Apesar de ser cotado para o cargo, Haddad tem mostrado resistência à ideia de se candidatar, prometendo deixar o governo ainda em fevereiro de 2026 para focar na campanha de Lula. Em entrevista à GloboNews, Edinho Silva enfatizou a importância de Haddad para o projeto do PT em São Paulo, afirmando: “Toda vez que se debate São Paulo, o nome do ministro Fernando Haddad é colocado como uma liderança capaz de representar o nosso projeto”.

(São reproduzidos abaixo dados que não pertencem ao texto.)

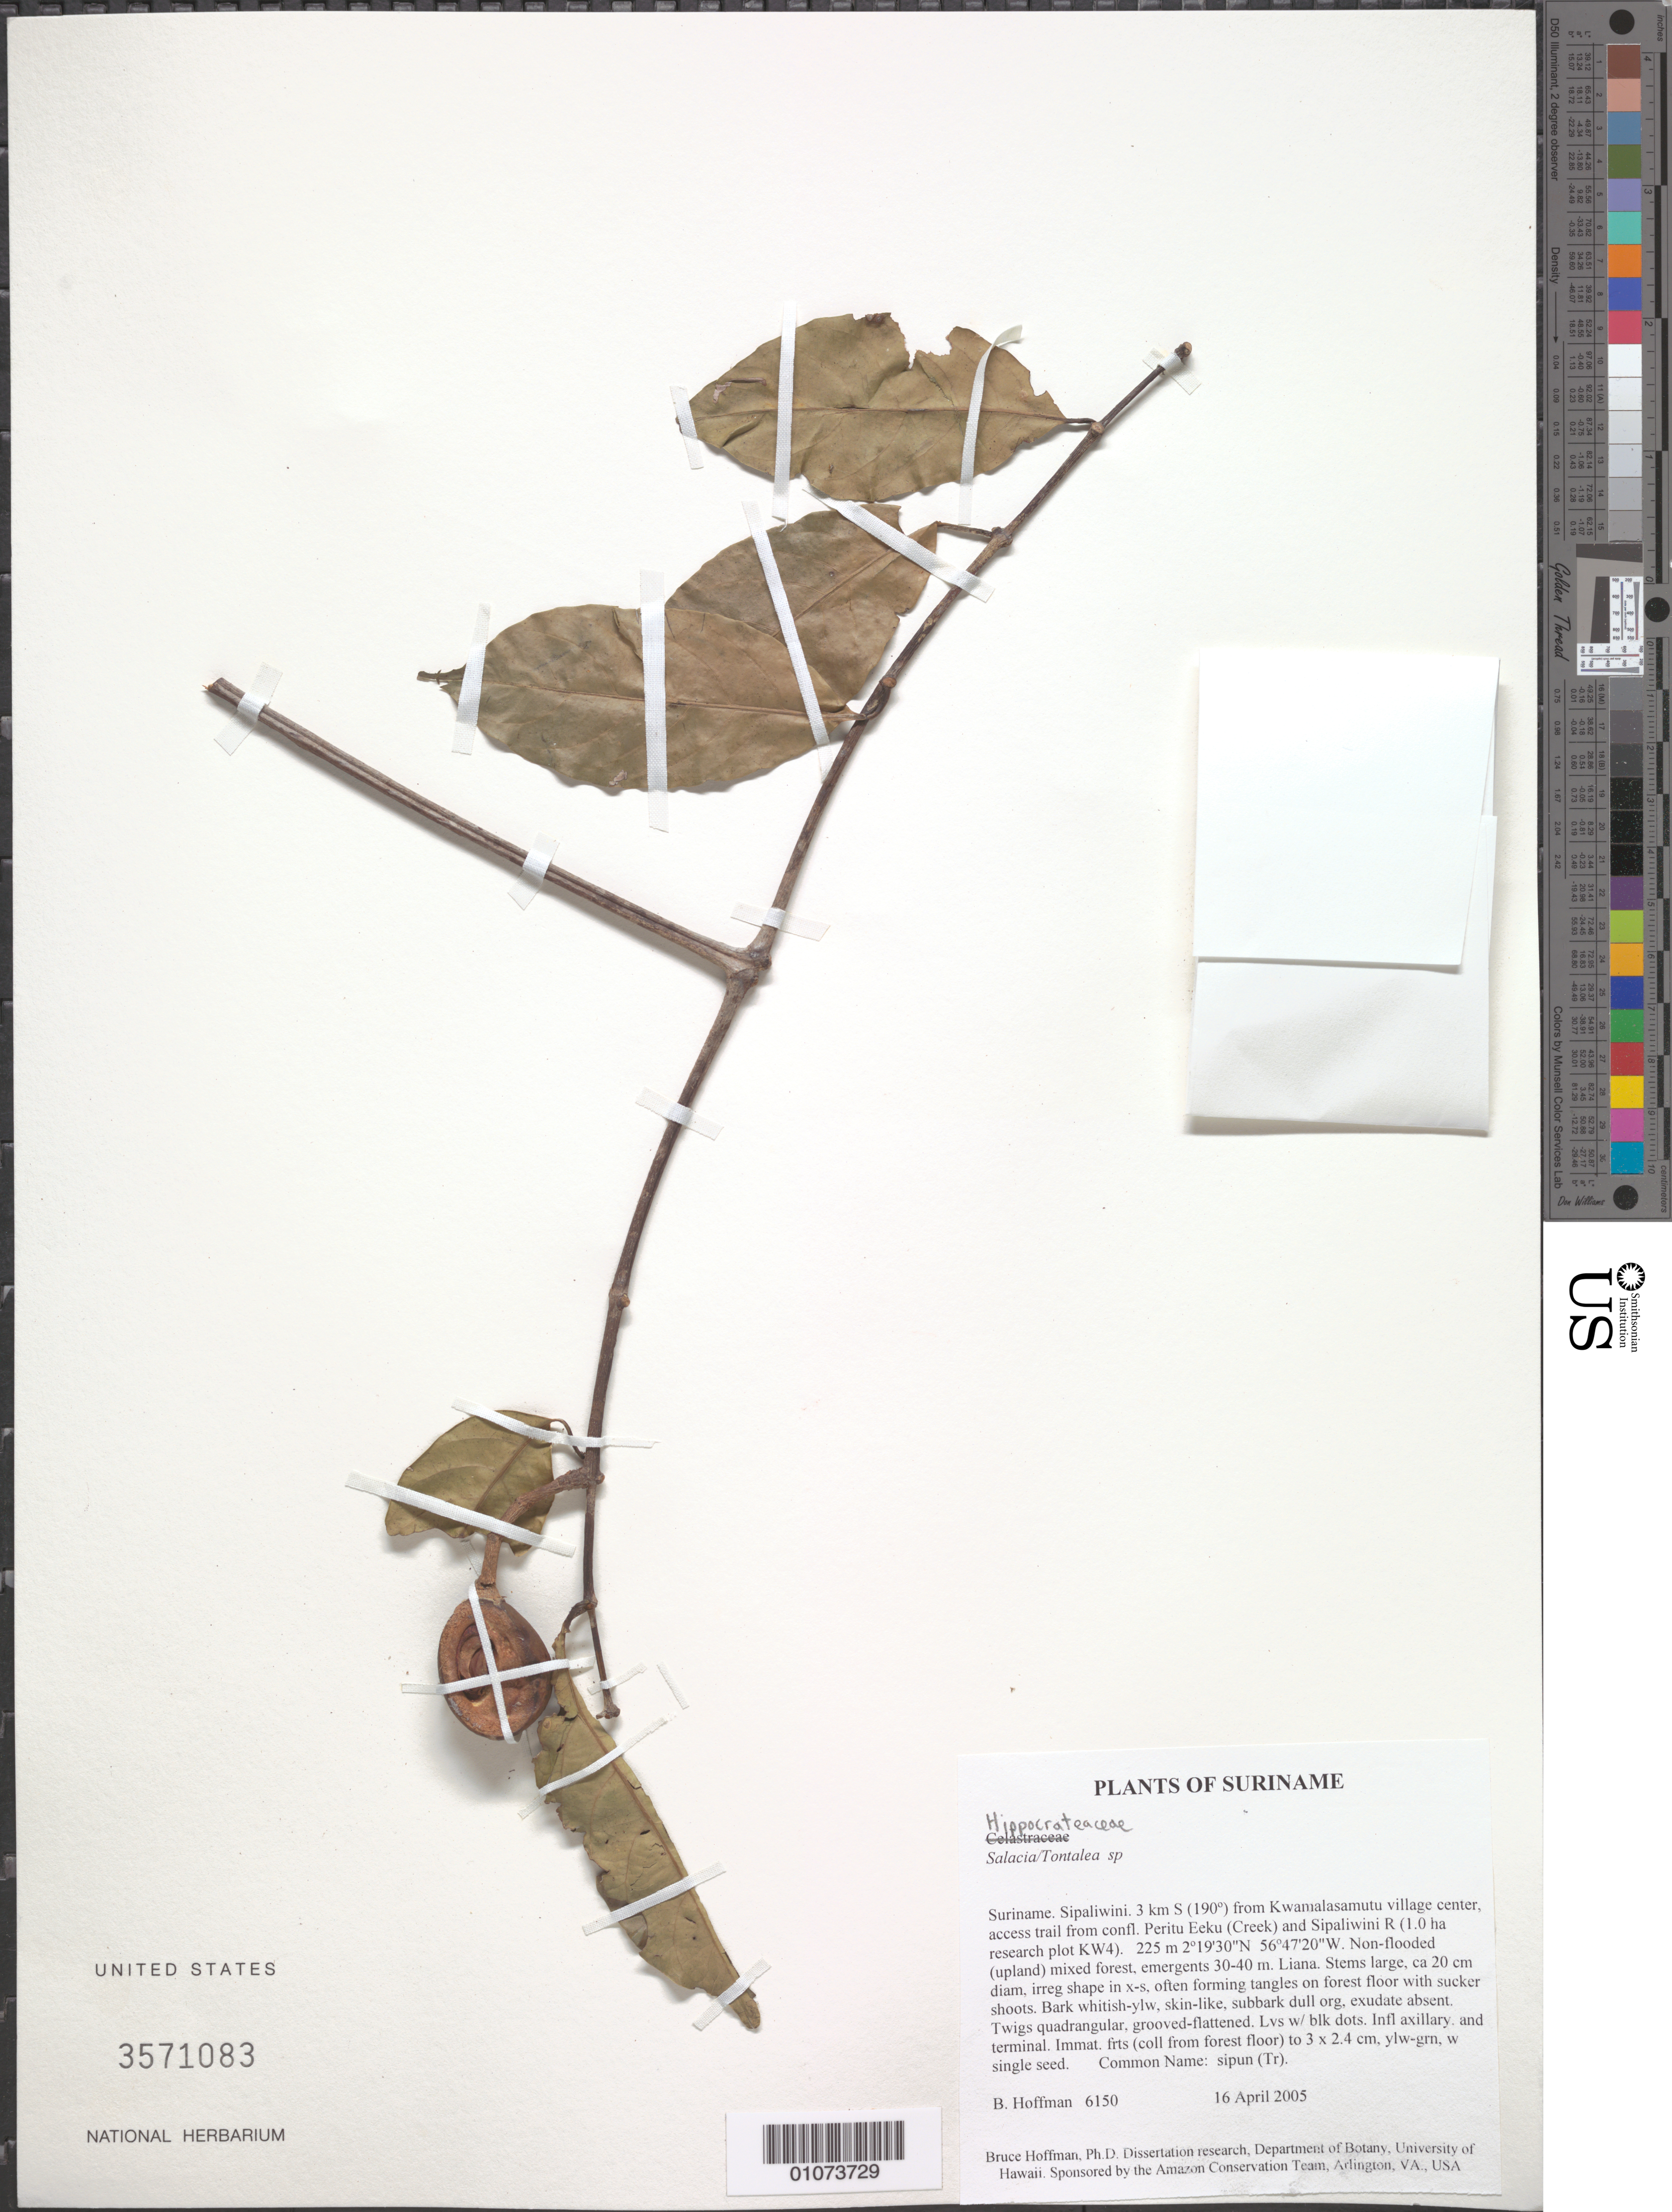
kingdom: Plantae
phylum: Tracheophyta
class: Magnoliopsida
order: Celastrales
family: Celastraceae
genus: Salacia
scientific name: Salacia sp.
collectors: B. Hoffman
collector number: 6150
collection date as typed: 16 April 2005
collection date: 2005-04-16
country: Suriname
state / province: Sipaliwini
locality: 3 km S (190º) from Kwamalasamutu village center, access trail from confl. Peritu Eeku (Creek) and Sipaliwini R (1.0 ha research plot KW4)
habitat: Non-flooded (upland) mixed forest, emergents 30-40 m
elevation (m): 225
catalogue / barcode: US 3571083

Se Haddad decidir aceitar a pressão do PT e de Lula, ele enfrentará o atual governador de São Paulo, Tarcísio de Freitas, que busca a reeleição, ao invés de uma candidatura à presidência da República. Edinho Silva destacou que a candidatura de Haddad dependerá de sua própria vontade, ressaltando que “ninguém é candidato se não for convencido a ser candidato”.
Fernando Haddad é considerado o principal ministro do governo Lula, e sua visibilidade e reconhecimento são destacados por Edinho Silva, que acredita no potencial do ministro para liderar a campanha em São Paulo.
Além disso, há expectativas de que Haddad e Lula se encontrem em viagens internacionais, incluindo destinos como a Coreia do Sul e os Estados Unidos, para discutir a candidatura e a estratégia eleitoral. Haddad comentou que essas conversas serão feitas com calma e tranquilidade, sem pressões.
Opinião
A pressão do PT sobre Haddad reflete a necessidade de uma liderança forte para enfrentar as eleições de 2026, especialmente em um estado tão crucial como São Paulo.